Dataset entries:
****************

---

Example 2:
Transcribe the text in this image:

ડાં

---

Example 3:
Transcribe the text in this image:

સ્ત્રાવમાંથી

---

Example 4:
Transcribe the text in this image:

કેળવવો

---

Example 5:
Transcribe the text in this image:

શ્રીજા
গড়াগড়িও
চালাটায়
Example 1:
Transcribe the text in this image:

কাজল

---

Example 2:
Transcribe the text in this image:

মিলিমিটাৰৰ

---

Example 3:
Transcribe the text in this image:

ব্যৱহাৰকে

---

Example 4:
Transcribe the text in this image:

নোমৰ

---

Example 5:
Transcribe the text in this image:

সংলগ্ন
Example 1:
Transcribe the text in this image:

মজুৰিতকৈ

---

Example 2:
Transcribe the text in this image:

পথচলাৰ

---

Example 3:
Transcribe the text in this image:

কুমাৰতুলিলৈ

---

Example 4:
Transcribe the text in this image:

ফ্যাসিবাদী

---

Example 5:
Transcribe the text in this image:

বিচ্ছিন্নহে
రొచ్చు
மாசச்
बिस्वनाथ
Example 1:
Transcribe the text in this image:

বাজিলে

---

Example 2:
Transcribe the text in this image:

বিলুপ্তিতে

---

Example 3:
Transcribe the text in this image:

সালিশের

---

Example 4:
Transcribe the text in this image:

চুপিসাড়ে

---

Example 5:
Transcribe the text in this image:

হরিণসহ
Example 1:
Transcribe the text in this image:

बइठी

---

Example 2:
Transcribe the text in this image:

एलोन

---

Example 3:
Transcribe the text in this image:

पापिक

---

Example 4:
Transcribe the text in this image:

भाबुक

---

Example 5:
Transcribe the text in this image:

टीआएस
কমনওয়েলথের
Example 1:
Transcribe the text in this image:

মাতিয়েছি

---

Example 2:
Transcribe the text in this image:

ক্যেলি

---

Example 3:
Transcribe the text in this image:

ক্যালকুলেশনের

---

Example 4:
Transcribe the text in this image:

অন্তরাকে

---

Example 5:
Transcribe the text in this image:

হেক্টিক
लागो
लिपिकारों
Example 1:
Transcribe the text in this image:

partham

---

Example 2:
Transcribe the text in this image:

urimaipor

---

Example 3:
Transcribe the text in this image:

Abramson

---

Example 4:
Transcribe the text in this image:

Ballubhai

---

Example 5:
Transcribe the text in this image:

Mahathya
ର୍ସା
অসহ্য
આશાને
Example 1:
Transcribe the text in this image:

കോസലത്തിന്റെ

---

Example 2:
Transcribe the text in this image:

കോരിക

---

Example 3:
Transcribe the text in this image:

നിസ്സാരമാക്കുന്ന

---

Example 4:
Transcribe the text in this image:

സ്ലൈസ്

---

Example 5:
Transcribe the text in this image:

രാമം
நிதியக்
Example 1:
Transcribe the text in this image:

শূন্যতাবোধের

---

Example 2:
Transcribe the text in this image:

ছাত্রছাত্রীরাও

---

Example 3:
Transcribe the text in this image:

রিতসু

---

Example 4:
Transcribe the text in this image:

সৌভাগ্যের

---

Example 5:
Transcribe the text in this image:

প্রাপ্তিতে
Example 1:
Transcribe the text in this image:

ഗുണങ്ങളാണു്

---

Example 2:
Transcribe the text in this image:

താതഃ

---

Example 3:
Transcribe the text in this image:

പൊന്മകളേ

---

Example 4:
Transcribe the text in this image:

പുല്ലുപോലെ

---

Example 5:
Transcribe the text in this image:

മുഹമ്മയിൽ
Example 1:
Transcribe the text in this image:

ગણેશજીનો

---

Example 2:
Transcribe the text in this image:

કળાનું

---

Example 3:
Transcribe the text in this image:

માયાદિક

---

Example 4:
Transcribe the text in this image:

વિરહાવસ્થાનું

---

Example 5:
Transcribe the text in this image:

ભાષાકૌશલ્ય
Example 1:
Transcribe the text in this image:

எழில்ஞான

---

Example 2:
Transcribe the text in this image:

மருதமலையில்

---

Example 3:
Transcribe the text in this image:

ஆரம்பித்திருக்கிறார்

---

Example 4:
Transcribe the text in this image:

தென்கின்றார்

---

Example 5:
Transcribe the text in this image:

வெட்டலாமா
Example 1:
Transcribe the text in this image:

****************

Retype the records above exactly as they appear.

## TASK ANSWER
---

Example 2:
Transcribe the text in this image:

ડાં

---

Example 3:
Transcribe the text in this image:

સ્ત્રાવમાંથી

---

Example 4:
Transcribe the text in this image:

કેળવવો

---

Example 5:
Transcribe the text in this image:

શ્રીજા
গড়াগড়িও
চালাটায়
Example 1:
Transcribe the text in this image:

কাজল

---

Example 2:
Transcribe the text in this image:

মিলিমিটাৰৰ

---

Example 3:
Transcribe the text in this image:

ব্যৱহাৰকে

---

Example 4:
Transcribe the text in this image:

নোমৰ

---

Example 5:
Transcribe the text in this image:

সংলগ্ন
Example 1:
Transcribe the text in this image:

মজুৰিতকৈ

---

Example 2:
Transcribe the text in this image:

পথচলাৰ

---

Example 3:
Transcribe the text in this image:

কুমাৰতুলিলৈ

---

Example 4:
Transcribe the text in this image:

ফ্যাসিবাদী

---

Example 5:
Transcribe the text in this image:

বিচ্ছিন্নহে
రొచ్చు
மாசச்
बिस्वनाथ
Example 1:
Transcribe the text in this image:

বাজিলে

---

Example 2:
Transcribe the text in this image:

বিলুপ্তিতে

---

Example 3:
Transcribe the text in this image:

সালিশের

---

Example 4:
Transcribe the text in this image:

চুপিসাড়ে

---

Example 5:
Transcribe the text in this image:

হরিণসহ
Example 1:
Transcribe the text in this image:

बइठी

---

Example 2:
Transcribe the text in this image:

एलोन

---

Example 3:
Transcribe the text in this image:

पापिक

---

Example 4:
Transcribe the text in this image:

भाबुक

---

Example 5:
Transcribe the text in this image:

टीआएस
কমনওয়েলথের
Example 1:
Transcribe the text in this image:

মাতিয়েছি

---

Example 2:
Transcribe the text in this image:

ক্যেলি

---

Example 3:
Transcribe the text in this image:

ক্যালকুলেশনের

---

Example 4:
Transcribe the text in this image:

অন্তরাকে

---

Example 5:
Transcribe the text in this image:

হেক্টিক
लागो
लिपिकारों
Example 1:
Transcribe the text in this image:

partham

---

Example 2:
Transcribe the text in this image:

urimaipor

---

Example 3:
Transcribe the text in this image:

Abramson

---

Example 4:
Transcribe the text in this image:

Ballubhai

---

Example 5:
Transcribe the text in this image:

Mahathya
ର୍ସା
অসহ্য
આશાને
Example 1:
Transcribe the text in this image:

കോസലത്തിന്റെ

---

Example 2:
Transcribe the text in this image:

കോരിക

---

Example 3:
Transcribe the text in this image:

നിസ്സാരമാക്കുന്ന

---

Example 4:
Transcribe the text in this image:

സ്ലൈസ്

---

Example 5:
Transcribe the text in this image:

രാമം
நிதியக்
Example 1:
Transcribe the text in this image:

শূন্যতাবোধের

---

Example 2:
Transcribe the text in this image:

ছাত্রছাত্রীরাও

---

Example 3:
Transcribe the text in this image:

রিতসু

---

Example 4:
Transcribe the text in this image:

সৌভাগ্যের

---

Example 5:
Transcribe the text in this image:

প্রাপ্তিতে
Example 1:
Transcribe the text in this image:

ഗുണങ്ങളാണു്

---

Example 2:
Transcribe the text in this image:

താതഃ

---

Example 3:
Transcribe the text in this image:

പൊന്മകളേ

---

Example 4:
Transcribe the text in this image:

പുല്ലുപോലെ

---

Example 5:
Transcribe the text in this image:

മുഹമ്മയിൽ
Example 1:
Transcribe the text in this image:

ગણેશજીનો

---

Example 2:
Transcribe the text in this image:

કળાનું

---

Example 3:
Transcribe the text in this image:

માયાદિક

---

Example 4:
Transcribe the text in this image:

વિરહાવસ્થાનું

---

Example 5:
Transcribe the text in this image:

ભાષાકૌશલ્ય
Example 1:
Transcribe the text in this image:

எழில்ஞான

---

Example 2:
Transcribe the text in this image:

மருதமலையில்

---

Example 3:
Transcribe the text in this image:

ஆரம்பித்திருக்கிறார்

---

Example 4:
Transcribe the text in this image:

தென்கின்றார்

---

Example 5:
Transcribe the text in this image:

வெட்டலாமா
Example 1:
Transcribe the text in this image:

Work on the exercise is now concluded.